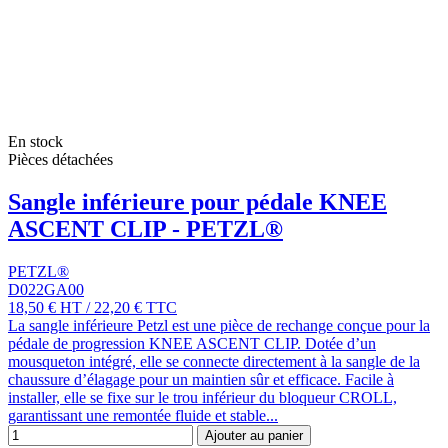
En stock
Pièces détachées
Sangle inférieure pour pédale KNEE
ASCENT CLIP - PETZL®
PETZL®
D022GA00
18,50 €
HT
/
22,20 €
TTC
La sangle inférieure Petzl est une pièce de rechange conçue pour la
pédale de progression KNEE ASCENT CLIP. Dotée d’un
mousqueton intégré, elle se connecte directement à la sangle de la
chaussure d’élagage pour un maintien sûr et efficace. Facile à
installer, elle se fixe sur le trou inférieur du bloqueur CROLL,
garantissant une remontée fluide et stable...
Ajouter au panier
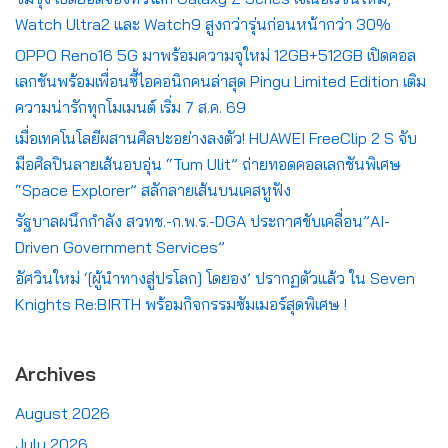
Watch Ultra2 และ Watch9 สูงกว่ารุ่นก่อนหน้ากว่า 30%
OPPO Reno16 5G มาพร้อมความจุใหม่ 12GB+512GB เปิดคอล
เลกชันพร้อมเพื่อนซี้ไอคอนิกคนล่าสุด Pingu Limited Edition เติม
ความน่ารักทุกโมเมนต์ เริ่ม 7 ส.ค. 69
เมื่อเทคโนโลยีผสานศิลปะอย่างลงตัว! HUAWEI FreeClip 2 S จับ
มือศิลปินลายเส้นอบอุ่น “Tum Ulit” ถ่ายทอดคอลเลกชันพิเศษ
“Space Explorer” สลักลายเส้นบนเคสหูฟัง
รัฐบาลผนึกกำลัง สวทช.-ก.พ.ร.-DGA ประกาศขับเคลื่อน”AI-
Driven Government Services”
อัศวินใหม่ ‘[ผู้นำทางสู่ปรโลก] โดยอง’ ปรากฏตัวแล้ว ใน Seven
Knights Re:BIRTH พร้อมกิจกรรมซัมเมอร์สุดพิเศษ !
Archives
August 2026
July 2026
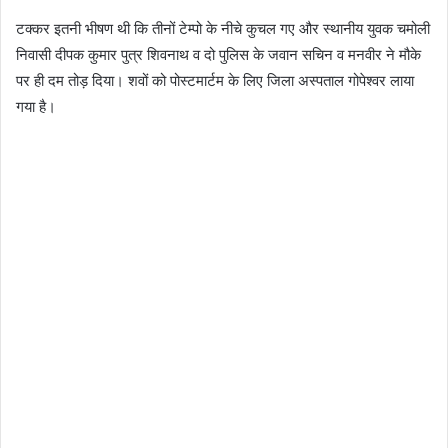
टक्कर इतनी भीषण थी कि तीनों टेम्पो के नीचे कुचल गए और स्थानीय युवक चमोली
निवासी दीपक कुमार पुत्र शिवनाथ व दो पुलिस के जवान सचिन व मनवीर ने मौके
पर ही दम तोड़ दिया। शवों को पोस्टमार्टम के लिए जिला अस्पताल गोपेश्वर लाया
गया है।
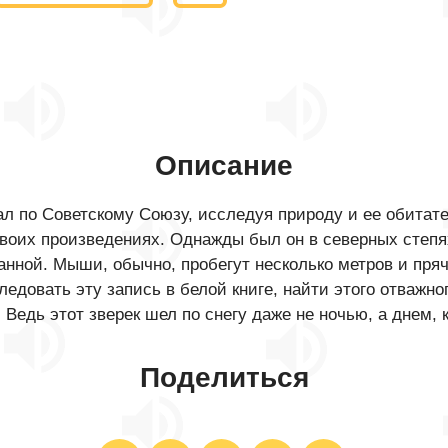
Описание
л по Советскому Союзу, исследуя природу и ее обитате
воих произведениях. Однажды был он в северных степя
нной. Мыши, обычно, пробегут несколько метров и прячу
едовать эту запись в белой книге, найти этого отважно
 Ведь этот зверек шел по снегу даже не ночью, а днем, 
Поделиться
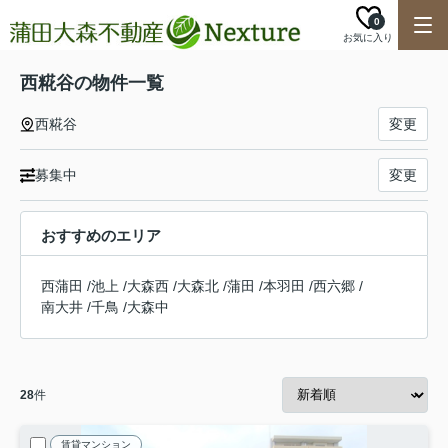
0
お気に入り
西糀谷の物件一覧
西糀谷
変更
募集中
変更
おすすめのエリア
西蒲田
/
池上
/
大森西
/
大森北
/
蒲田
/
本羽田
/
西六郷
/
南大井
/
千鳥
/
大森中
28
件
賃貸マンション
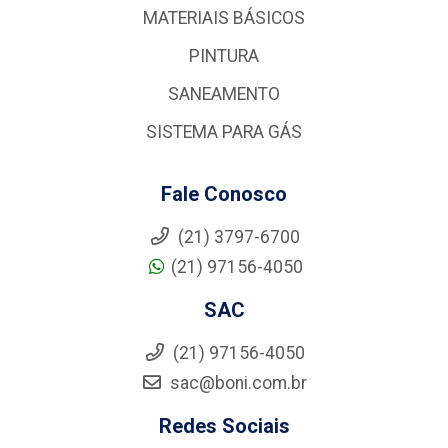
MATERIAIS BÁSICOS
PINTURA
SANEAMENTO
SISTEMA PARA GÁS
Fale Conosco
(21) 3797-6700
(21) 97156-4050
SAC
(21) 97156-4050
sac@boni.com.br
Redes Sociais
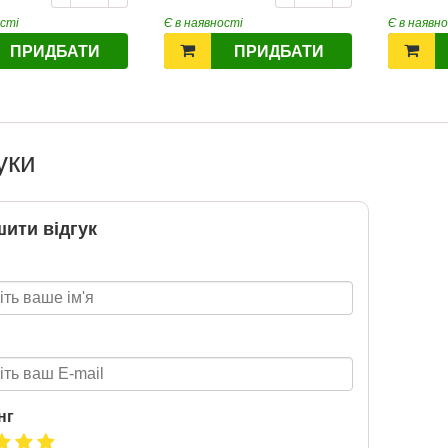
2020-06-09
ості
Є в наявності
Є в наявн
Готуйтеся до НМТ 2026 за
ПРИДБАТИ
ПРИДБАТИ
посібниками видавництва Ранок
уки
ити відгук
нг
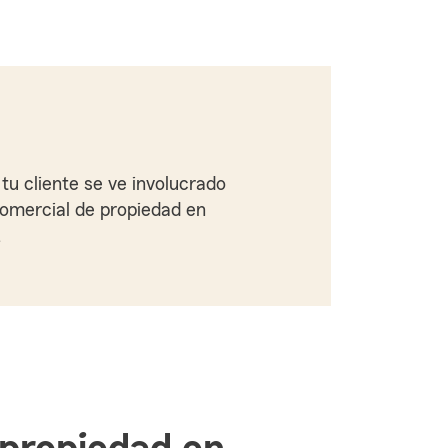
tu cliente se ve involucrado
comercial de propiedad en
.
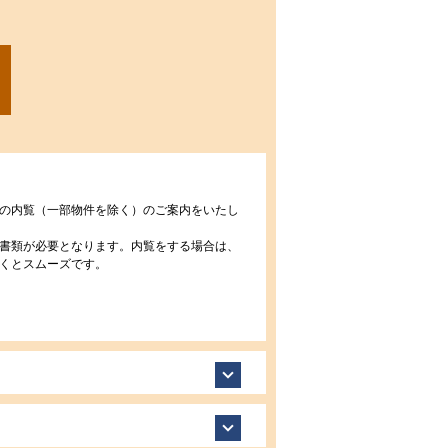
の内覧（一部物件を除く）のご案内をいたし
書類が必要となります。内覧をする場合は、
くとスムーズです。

—————

Wherever the word "KNEE" turns up in the material, copy the whole line.

Sangle inférieure pour pédale KNEE
pédale de progression KNEE ASCENT CLIP. Dotée d’un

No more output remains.